The Debacle in Kosovo: Will Ground Troops Be Next?

April 06, 1999

Mark Weisbrot
Knight-Ridder/Tribune Media Services, April 6, 1999

The bombing of Yugoslavia is turning out to be a foreign policy debacle of disastrous proportions, yet most of the chattering class insists that we can turn things around if we only commit more troops. We have heard that before.

Nearly two weeks into the war, our government (which has the dominant voice in NATO) has actually helped to create most of the worst case scenario that its intervention was supposed to prevent. Nearly 400,000 people have fled Kosovo since the bombing began. The influx of refugees has already begun to destabilize the region. Macedonia, for example, has a large Albanian population, and the arriving Kosovars will increase tensions there. There are potential ethnic and national conflicts throughout the region, and almost every neighboring country has reason to be nervous.

Meanwhile, the population of Belgrade, furious at the bombing of their city, has rallied around Yugoslavian President Slobodan Milosevic as perhaps never before.

Yet the talking heads on TV implore us to send ground troops to finish the job. That’s easy for them to say: they won’t be getting shot in the Balkans fighting someone else’s war. And neither will their kids. Recall that out of 535 members of Congress during the Gulf War, only four had children in the Persian Gulf. We have an economic draft in America: working class, poor, and minority kids will be the ones most likely to die for the preservation of NATO’s credibility.

Anyone who thinks the Serbs will be easily subdued in ground combat is dreaming. The Axis powers had 40 divisions in Yugoslavia during World War II, and the Nazis were particularly brutal. They killed hundreds of thousands of Serbs — mostly civilians — and many others. But they failed to destroy the Yugoslav resistance.

Many liberals (as well as conservatives) insist that we “cannot just stand by” in the face of atrocities. But as we have seen, our military action is only capable of making things worse. This was true even before the bombing started, because the prospect of NATO intervention probably made the Kosovar Albanians less willing to reach a negotiated solution.

In fact, we are sending a very dangerous message to every ethnic minority that wants an independent state: just keep killing people — including civilians — and you could wind up having NATO for your air force.

Americans are understandably sympathetic to the plight of the Kosovar Albanians being driven from their homes. But it would be a mistake to believe that our government is waging this war in order to help anyone. We now know that US intelligence anticipated that Milosevic would respond to the bombing with a massive “ethnic cleansing” of Kosovo. Yet they not only went ahead and bombed, they did nothing to prepare for the ensuing refugee crisis. Why? Because they do not really care about the Kosovars. Although they are now airlifting some of the displaced Albanians to safety, the amount that the Clinton administration allocated for refugee since the bombing began is telling: $58.5 million dollars. That’s about the cost of 29 air-launched cruise missiles fired at Belgrade.

As for Milosevic, he would probably rank somewhere in the middle of a list of war criminals, dictators, and other despots that our government has sponsored over the last 50 years.
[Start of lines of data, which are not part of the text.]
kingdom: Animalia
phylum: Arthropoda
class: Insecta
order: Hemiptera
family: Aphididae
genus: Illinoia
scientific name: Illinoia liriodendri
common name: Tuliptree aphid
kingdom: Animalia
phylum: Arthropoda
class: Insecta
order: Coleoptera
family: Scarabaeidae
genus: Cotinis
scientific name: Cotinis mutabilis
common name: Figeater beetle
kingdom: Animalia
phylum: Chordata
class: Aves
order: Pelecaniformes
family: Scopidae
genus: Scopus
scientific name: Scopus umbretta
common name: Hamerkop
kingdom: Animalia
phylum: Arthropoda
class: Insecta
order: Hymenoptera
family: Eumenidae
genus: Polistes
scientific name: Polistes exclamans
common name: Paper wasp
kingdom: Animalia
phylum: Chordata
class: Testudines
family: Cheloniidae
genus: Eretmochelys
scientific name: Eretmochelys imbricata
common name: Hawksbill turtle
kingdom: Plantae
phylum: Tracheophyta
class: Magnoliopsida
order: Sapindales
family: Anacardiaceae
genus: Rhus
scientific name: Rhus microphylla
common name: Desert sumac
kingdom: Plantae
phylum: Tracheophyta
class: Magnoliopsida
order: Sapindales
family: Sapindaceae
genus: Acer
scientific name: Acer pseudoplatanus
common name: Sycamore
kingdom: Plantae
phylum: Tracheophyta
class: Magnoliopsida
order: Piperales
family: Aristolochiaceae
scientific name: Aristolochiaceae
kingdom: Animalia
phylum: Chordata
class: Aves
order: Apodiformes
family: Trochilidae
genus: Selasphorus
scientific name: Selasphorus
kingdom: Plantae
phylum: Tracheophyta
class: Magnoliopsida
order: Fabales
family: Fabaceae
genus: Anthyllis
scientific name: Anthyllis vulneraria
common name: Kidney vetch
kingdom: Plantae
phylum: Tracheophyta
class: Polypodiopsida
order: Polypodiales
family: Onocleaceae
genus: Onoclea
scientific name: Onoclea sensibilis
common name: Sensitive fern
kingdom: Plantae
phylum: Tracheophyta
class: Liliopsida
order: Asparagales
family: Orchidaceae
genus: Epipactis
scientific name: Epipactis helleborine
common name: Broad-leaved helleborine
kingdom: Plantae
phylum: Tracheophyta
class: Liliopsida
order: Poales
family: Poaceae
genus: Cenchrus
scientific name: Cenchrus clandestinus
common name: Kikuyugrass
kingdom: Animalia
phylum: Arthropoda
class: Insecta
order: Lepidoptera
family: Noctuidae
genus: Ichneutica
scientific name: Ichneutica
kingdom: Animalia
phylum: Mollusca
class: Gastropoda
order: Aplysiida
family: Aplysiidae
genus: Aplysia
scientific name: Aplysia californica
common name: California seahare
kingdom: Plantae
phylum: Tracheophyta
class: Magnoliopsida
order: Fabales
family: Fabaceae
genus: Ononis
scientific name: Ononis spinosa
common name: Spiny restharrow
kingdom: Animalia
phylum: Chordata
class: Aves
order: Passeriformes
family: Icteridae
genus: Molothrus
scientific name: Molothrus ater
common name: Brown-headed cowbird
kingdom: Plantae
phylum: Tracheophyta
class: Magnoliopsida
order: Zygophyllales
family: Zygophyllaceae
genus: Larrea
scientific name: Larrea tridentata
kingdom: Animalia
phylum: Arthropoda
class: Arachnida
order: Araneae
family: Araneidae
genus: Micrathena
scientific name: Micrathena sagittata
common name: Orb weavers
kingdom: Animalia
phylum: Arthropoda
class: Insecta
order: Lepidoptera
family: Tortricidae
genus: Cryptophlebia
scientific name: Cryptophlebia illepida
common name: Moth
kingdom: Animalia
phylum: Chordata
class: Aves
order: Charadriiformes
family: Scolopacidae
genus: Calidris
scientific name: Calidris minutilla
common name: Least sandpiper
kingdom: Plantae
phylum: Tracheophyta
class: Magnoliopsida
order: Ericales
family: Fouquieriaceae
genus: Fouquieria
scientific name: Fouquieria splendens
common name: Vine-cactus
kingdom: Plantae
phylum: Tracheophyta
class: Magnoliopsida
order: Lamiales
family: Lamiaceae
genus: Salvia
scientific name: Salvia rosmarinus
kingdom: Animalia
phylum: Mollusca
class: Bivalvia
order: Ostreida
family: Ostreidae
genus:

Human rights have not been a serious concern of U.S. foreign policy, and it would very naïve to think that things have suddenly changed.

In Vietnam we were also told that we were “saving” the people there, even as we defoliated their forests and covered vast areas of land with moonlike craters. And of course our national security was supposedly at stake. But the communists won, and the only resulting threat to America’s security has been Nike’s ability to hire Vietnamese factory workers at $1.60 a day.

After these deceptions, the public became highly skeptical of involvement in foreign military adventures. But our foreign policy elite is disdainful of such isolationist tendencies among the citizenry. These people consider themselves not only technically but morally superior to ordinary Americans, because of their concern with strategic interests and their ready willingness to go to war against whomever our government chooses as its “enemy-of-the-month.”

But the average citizens who may or may not be able to find what remains of Yugoslavia on a map care a lot more about human life — both here and abroad — than the average pundit or politician. They are a lot less interested in ruling the world, or how foreign policy will “play” in the next elections. Let’s hope they can hold their own this time against the steady stream of pro-war propaganda on the tube.